Friends Elmer Jensen and Steve Suetta talk politics Tuesday morning over coffee following Monday’s federal election

Liberal sweep stops short in B.C.’s Interior

Justin Trudeau is Canada’s new prime minister after the Liberals emerged with an unexpected 184-seat majority in Monday’s federal election.

Monica Lamb-Yorski

Angie Mindus

Staff Writers

Justin Trudeau is Canada’s new prime minister after the Liberals emerged with an unexpected 184-seat majority in Monday’s federal election.

As the 43-year-old son of former Prime Minister Pierre Trudeau took to the podium to address the country, he said the victory was about the voters and volunteers who wanted a country that is positive, ambitious and hopeful.

“My friends, we beat fear with hope, we beat cynicism with hard work,” Trudeau said. “We beat negative, divisive politics with a positive vision that brings Canadians together.”
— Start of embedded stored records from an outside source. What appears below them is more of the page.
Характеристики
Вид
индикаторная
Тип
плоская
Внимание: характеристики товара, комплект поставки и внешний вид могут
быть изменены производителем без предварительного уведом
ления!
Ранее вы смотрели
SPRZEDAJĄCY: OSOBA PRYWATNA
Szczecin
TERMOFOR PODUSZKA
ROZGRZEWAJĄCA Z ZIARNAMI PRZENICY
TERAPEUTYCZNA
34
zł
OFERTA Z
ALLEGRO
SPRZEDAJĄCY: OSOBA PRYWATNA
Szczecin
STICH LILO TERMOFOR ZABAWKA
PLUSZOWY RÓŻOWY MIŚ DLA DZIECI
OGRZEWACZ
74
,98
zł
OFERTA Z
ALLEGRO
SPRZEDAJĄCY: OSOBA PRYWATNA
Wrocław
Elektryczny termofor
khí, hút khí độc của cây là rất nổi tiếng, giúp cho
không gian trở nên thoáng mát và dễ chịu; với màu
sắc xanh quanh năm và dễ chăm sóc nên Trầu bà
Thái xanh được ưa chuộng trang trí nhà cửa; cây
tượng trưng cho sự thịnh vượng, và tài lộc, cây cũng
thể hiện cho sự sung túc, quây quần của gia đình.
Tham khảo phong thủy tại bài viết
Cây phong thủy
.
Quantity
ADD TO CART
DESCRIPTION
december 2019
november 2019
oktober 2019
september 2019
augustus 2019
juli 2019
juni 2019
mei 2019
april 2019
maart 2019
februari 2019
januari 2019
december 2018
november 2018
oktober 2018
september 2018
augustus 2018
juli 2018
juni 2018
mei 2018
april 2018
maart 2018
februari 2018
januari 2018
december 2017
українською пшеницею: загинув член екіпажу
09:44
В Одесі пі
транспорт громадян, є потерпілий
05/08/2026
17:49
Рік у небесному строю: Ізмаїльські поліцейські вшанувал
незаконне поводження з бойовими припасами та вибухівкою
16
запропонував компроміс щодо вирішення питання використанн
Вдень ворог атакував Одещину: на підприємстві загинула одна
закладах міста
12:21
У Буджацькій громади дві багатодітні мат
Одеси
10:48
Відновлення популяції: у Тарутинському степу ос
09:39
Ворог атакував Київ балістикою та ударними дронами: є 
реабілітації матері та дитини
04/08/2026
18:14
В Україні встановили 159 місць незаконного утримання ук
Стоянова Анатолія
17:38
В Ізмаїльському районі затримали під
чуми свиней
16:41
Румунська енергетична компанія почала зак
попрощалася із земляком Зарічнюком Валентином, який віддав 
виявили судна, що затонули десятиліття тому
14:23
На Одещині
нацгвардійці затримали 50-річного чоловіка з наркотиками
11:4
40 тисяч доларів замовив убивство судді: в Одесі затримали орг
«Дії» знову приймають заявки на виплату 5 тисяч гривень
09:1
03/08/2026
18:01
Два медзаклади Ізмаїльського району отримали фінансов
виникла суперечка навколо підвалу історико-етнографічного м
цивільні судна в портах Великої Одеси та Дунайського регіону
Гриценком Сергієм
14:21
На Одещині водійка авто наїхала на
Nationally the Conservatives won 99 seats. It was later announced that Stephen Harper would be stepping down as the party’s leader.

The NDP took 44 seats, down from 95, while the Bloc Québécois garnered 10 and the Green Party, one.

The federal election results were all the talk at local coffee shops around Williams Lake Tuesday morning.

“I feel great because I hated Harper,” said Elmer Jensen, when asked how he felt about the election results.

Jensen said he didn’t like Harper’s controlling manner, his divisiveness of the country, legislation surrounding privacy, economic reforms and his foreign policy.

“I don’t think we should be in Syria and all those places,” Jensen said.

Miles St Amand said watching the Liberals rule with a majority government will be interesting.

“I kind of wish Trudeau would have got a minority government to get his feet wet first, but we’ll see how it goes.”

While the Liberals swept most of the country, Saskatchewan, Alberta and B.C.’s Interior stayed Conservative, with Conservative Todd Doherty winning with 19,148 votes, according to preliminary results.

Doherty, who is originally from Williams Lake, began pursuing the post once outgoing Conservative MP Dick Harris announced he would be retiring and by Christmas 2014 had garnered the nomination.

Doherty did not respond to requests for an interview by press time, but on his Facebook page at noon Tuesday posted while he had so much he’d like to say only two words were necessary.

“On behalf of Kelly, Jordan, Joshua, Kassi, Kaitlyn and I … thank you.”

Liberal candidate Tracy Calogheros emerged in second place garnering 16,822 votes.

On Tuesday morning she said she hated losing but couldn’t be upset because of the Liberal sweep.

The NDP’s third place resulted in 13,806 votes, and candidate Trent Derrick said he was proud of his party’s gains in the riding, and happy Canada has a new government.

Green Party candidate Richard Jaques received 1,845 votes, Independent Sheldon Clare got 656, Apolitical candidate Gordon Campbell received 399 and Christian Heritage Party’s Adam De Kroon garnered 325.

In the Kamloops Thompson Cariboo riding, Conservative Cathy McLeod got a third mandate while in the Prince George-Peace River-Northern Rockies riding Conservative incumbent Bob Zimmer also kept his seat.

Last week students in School District 27 participated in a student vote at many schools.

The student vote in the Cariboo-Prince George riding put the Liberals first with 1,223 votes, NDP second with 737, Conservatives third with 735, Green Party fourth with 441, Independent fifth with 139, Christian Heritage Party sixth with 133 and Apolitical seventh with 70 votes.

Preliminary results show 67.99 per cent of eligible voters in our riding participated in the election, up from 54.3 per cent in 2011.